Ca(2+)-dependent potassium channels play important roles in regulatory volume decrease in human nasopharyngeal carcinoma cells / 生理学报

It has been shown that cell volume regulation mechanisms play important roles in various cell functions. We demonstrated previously that volume-activated chloride channels were involved in cell volume regulation. The present study aimed to clarify the roles of various types of potassium channels in regulatory volume decrease (RVD) induced by hypotonic challenges in human nasopharyngeal carcinoma cells (CNE-2Z cells). The whole-cell patch clamp technique was used to record hypotonic challenge-induced potassium currents. During current recordings, cells were held at 0 mV and stepped to +/-46 and +/-92 mV, repeatedly. The cell volume was computed from cell diameters.

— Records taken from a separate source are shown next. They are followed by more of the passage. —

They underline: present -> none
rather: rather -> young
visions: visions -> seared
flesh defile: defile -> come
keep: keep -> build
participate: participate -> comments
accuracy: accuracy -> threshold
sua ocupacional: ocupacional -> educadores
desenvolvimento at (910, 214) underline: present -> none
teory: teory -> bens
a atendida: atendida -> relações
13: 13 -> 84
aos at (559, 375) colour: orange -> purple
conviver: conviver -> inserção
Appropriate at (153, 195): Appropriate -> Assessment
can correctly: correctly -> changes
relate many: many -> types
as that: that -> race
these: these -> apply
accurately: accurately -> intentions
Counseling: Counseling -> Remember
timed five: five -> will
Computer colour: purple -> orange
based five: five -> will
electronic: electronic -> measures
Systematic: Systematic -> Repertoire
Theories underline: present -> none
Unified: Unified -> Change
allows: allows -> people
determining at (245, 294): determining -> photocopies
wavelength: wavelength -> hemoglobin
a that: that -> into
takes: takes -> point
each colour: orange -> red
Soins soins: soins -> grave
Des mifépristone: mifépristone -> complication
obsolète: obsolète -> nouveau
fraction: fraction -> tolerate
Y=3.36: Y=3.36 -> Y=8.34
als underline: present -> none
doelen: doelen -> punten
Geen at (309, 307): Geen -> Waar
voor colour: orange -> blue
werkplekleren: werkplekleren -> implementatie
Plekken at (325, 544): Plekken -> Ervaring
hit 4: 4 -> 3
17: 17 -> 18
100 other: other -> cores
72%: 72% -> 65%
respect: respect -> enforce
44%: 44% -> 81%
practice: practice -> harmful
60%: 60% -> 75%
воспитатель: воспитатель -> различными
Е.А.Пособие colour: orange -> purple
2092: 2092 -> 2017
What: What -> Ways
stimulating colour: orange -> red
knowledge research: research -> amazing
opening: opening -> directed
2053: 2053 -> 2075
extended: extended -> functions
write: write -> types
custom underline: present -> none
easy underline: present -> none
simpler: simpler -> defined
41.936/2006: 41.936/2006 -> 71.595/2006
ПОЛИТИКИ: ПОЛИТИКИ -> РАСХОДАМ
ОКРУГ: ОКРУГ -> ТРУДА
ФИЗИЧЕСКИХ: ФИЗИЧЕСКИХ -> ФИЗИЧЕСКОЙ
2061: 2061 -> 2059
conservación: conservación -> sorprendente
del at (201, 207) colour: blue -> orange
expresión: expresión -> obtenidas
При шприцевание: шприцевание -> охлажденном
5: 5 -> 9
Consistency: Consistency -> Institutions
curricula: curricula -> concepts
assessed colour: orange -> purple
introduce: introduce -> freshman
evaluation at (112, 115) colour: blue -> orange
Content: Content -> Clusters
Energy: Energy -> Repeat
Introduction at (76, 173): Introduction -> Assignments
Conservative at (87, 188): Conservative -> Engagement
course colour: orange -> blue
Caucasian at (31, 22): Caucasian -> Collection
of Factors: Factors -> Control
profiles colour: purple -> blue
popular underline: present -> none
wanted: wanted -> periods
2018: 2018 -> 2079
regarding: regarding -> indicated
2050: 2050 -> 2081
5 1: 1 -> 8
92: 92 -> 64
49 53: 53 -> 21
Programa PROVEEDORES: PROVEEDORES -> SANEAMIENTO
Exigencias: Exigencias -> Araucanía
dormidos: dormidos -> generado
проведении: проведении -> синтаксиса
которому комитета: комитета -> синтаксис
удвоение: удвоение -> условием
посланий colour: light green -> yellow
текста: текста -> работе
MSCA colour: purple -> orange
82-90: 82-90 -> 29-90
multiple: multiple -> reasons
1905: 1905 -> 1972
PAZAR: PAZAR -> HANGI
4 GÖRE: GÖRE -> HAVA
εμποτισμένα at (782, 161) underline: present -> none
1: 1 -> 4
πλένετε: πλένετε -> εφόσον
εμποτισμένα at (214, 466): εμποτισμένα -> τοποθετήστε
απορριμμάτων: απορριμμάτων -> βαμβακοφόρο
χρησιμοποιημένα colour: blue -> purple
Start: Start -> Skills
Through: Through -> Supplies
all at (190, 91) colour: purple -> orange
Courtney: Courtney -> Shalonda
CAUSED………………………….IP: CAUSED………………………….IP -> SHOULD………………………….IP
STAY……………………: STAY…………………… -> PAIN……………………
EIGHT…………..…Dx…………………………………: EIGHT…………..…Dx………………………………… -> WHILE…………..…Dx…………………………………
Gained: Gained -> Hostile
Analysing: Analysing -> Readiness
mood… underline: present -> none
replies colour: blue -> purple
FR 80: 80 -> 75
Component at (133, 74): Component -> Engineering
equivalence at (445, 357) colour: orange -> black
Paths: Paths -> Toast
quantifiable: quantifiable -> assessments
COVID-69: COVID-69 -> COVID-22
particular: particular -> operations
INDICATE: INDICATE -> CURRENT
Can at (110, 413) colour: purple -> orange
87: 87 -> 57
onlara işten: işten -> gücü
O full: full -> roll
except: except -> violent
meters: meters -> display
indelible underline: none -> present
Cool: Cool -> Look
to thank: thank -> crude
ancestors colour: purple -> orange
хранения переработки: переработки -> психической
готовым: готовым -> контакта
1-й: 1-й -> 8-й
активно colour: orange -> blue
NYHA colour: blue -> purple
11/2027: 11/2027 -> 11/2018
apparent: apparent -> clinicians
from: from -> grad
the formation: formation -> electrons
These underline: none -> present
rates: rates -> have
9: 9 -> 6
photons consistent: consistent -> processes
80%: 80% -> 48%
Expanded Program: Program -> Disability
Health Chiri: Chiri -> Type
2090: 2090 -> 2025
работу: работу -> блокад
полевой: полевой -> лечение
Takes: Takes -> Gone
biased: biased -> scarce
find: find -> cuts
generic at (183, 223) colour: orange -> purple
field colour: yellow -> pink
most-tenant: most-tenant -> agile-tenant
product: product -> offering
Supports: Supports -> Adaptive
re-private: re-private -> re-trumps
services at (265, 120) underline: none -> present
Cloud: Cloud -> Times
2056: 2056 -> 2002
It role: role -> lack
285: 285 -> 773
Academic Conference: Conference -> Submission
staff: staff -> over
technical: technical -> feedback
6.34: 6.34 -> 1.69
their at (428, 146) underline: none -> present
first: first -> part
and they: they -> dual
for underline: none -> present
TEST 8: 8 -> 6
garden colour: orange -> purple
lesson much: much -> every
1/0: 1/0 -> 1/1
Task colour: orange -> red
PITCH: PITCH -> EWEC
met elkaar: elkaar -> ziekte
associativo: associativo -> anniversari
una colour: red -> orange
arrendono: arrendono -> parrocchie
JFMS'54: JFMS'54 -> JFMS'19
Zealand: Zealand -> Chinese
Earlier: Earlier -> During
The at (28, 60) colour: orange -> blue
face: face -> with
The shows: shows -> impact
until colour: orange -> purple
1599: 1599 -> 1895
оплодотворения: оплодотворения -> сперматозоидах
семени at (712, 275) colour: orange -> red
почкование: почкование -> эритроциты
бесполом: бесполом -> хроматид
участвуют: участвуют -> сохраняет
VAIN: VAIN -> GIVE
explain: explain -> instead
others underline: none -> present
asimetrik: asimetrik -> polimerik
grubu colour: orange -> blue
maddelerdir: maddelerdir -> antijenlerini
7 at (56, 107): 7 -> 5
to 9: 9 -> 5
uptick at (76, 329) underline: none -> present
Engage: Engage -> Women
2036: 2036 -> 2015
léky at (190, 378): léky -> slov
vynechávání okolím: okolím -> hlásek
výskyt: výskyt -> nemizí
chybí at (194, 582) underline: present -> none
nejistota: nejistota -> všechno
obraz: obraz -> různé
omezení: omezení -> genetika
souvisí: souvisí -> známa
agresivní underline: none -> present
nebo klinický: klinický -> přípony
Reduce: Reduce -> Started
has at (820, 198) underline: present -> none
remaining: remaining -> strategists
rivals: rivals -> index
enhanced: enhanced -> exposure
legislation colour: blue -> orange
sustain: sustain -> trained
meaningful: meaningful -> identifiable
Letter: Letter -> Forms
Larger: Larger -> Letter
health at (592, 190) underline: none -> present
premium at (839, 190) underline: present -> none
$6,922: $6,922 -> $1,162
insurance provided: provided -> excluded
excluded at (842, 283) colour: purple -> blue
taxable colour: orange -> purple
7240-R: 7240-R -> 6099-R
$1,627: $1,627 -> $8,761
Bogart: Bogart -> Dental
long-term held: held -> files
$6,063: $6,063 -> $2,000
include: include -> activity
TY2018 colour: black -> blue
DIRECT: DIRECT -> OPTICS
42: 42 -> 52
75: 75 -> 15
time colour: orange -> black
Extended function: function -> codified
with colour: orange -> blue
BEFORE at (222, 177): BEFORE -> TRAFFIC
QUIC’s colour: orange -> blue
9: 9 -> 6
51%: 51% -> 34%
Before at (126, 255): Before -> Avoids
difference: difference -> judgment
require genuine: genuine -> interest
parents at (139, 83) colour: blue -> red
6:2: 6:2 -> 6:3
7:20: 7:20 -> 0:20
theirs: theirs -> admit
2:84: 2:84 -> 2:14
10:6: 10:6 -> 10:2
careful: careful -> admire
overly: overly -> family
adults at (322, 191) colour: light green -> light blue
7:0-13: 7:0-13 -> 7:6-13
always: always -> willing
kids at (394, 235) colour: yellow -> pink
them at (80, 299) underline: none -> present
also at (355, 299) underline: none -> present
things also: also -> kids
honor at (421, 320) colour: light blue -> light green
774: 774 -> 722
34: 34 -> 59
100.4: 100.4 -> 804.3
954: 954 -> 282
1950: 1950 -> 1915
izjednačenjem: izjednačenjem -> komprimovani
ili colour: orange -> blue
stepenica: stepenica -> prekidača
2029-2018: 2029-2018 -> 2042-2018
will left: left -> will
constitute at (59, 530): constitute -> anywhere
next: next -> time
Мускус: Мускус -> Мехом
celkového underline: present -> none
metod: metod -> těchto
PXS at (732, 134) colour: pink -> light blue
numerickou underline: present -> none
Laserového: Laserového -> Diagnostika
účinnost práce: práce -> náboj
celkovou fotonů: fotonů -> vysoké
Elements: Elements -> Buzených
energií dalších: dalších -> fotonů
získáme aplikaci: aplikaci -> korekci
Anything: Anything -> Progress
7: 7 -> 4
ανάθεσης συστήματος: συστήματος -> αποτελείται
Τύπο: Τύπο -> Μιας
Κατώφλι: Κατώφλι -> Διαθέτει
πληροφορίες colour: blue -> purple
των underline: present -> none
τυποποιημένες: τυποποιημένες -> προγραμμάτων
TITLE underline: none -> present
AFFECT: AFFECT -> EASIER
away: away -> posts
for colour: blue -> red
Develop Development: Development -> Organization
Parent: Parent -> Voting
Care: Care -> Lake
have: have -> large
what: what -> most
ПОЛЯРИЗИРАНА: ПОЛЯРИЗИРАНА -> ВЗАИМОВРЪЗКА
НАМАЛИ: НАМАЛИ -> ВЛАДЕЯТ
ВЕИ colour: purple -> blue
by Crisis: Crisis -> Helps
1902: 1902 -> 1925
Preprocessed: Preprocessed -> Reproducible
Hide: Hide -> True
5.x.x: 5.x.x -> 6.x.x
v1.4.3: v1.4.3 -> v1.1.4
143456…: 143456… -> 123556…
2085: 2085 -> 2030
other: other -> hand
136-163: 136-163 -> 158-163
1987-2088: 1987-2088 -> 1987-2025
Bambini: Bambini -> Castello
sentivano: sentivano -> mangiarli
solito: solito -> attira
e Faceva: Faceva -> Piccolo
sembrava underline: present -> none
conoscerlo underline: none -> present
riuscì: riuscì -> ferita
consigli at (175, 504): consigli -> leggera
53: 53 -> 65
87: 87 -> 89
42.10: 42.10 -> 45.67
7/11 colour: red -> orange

The changes of cell volume were monitored and analyzed by the time-lapse imaging technique. The results showed that the exposure to 160 mOsm/L hypotonic solution caused the cells to swell by (144.5+/-4.2)%, activated a potassium current (59.2 pA/pF+/-13.3 pA/pF at 92 mV), and induced RVD. Cell volume was recovered from hypotonic challenge-induced swelling by (48.9+/-4.6)% after 20 min. The potassium current (at 92 mV) and RVD were inhibited by the calcium-dependent potassium channel blocker, clotrimazole (100 mumol/L), by (98.5+/-2.8)% and (89.3+/-4.9)%, respectively. Depletion of extracellular calcium prevented the activation of the hypotonic challenge-induced potassium current and inhibited the process of RVD. The voltage-gated potassium channel blocker, 4-AP (5 mmol/L), partially inhibited the hypotonic challenge-activated potassium currents by (66.6+/-5.3)% (at 92 mV). These results suggest that the Ca(2+)-dependent potassium channel is the main component of volume-activated potassium channels and plays an important role in volume regulation of CNE-2Z cells. The voltage-gated potassium channels may also contribute in part to the formation of the volume-activated potassium current.